Margot imagined all shadows to be red. Stained, beaten, and bleeding. If the shadow was the other self, the self that we hid but the self that always followed; Margot knew her shadow would be red.
Born Mahasim Naqab Khan, Margot let her shadow consume her identity like a drop of blood in water. First like smoke, then the crimson ribbons consume the ocean in its entirety.

There was no beginning to Margot’s identity. Her process of self-actualization had no start gun and no end of the line ribbon. There was no shadowy voice that whispered to the aches in her cerebral and drew out Margot, the hidden white girl within. No, it was substitute teachers that didn’t think Mahasim was worth half a breath and kids on the playground that thought ‘Motherfucker’ was more fitting.
Her mother had told her stories about how Margot—Mahasim’s grandmother had searched for her name in the stars, asked the gods and drew her name from clouds of fate.
Henna stained hands studied Mahasim’s birth chart for long hours under moonlight, a dish of cardamom tea beside her.

The name Margot came from a pulp fiction novel Mahasim found discarded on the subway.

Mahasim used to breathe in her mother tongue. Every inhale was of the past and every exhale the future. She barely recognized her throat closing in until she opened her mouth, only to swallow water. Her head had been plunged into seas of lost words.
The vanished tethers to a language incomprehensible but not unfamiliar. Histories upon histories of the Mahasim’s of the past. The women, the mothers, the warriors. Gone.
Gone in broken Arabic and drowned in the prose of her shadow. Mahasim had forgotten how to breathe.

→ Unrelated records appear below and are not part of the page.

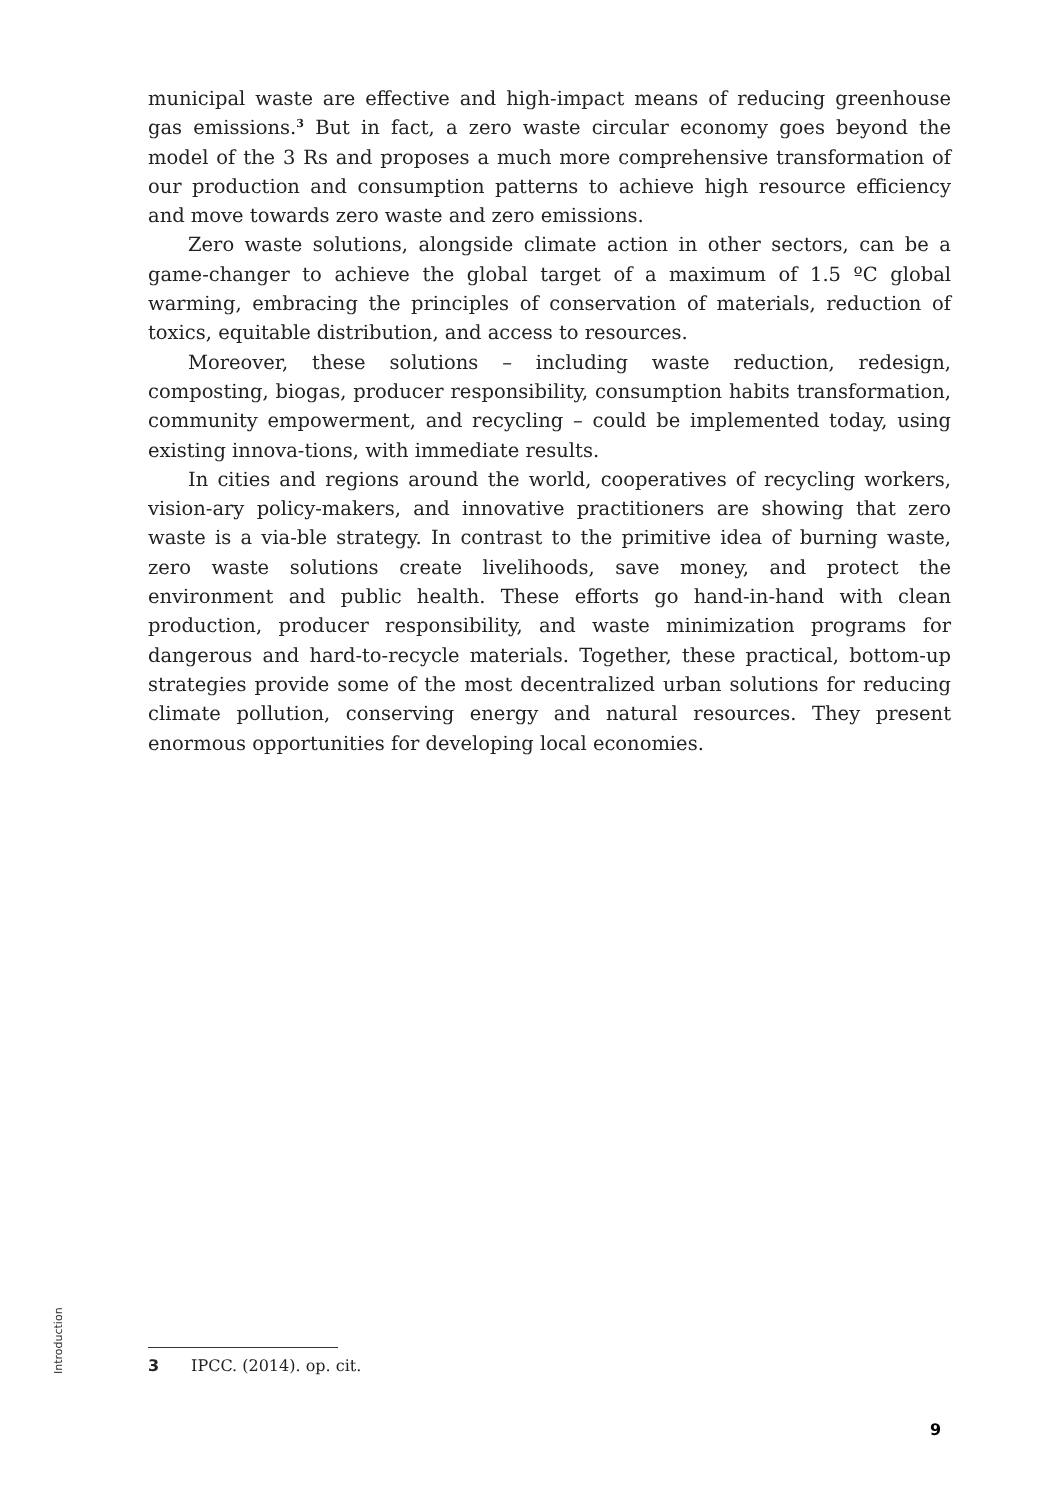municipal waste are effective and high-impact means of reducing greenhouse gas emissions.<sup>3</sup> But in fact, a zero waste circular economy goes beyond the model of the 3 Rs and proposes a much more comprehensive transformation of our production and consumption patterns to achieve high resource efficiency and move towards zero waste and zero emissions.
Zero waste solutions, alongside climate action in other sectors, can be a game-changer to achieve the global target of a maximum of 1.5 ºC global warming, embracing the principles of conservation of materials, reduction of toxics, equitable distribution, and access to resources.
Moreover, these solutions – including waste reduction, redesign, composting, biogas, producer responsibility, consumption habits transformation, community empowerment, and recycling – could be implemented today, using existing innova-tions, with immediate results.
In cities and regions around the world, cooperatives of recycling workers, vision-ary policy-makers, and innovative practitioners are showing that zero waste is a via-ble strategy. In contrast to the primitive idea of burning waste, zero waste solutions create livelihoods, save money, and protect the environment and public health. These efforts go hand-in-hand with clean production, producer responsibility, and waste minimization programs for dangerous and hard-to-recycle materials. Together, these practical, bottom-up strategies provide some of the most decentralized urban solutions for reducing climate pollution, conserving energy and natural resources. They present enormous opportunities for developing local economies.
Introduction
3 IPCC. (2014). op. cit.
9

As Mahasim disintegrated, her shadow grew stronger. Margot bled into her honey skin, Margot suffocated the curls of ethnic hair, Margot pretended to scoff at the goddess in a Naqab when out with Margot’s friends. Pretend. She wished it was pretend. Margot had consumed the very essence of Mahasim’s identity. An identity the delicate hands of goddesses had crafted from clay.

The blood of her shadow stained her heart too. Margot drowned Mahasim’s discomfort in cheap perfume and skirts that were barely there. She smothered quiet tears and shut her eyes when the skirts came off. She walked Mahasim home, in empty darkness when the perfume wore off. Because that’s who Margot was. Ripped from a faraway thought floating in cerebral fluid, Margot was a faraway person.

Blood. The essence of her shadow was forged from blood. Blood at her teeth and blood on the playground. Blood at her wrists and the blood that was the tether to her ancestors.
Like blood in the ocean, she could no longer tell where Mahasim ended and Margot began.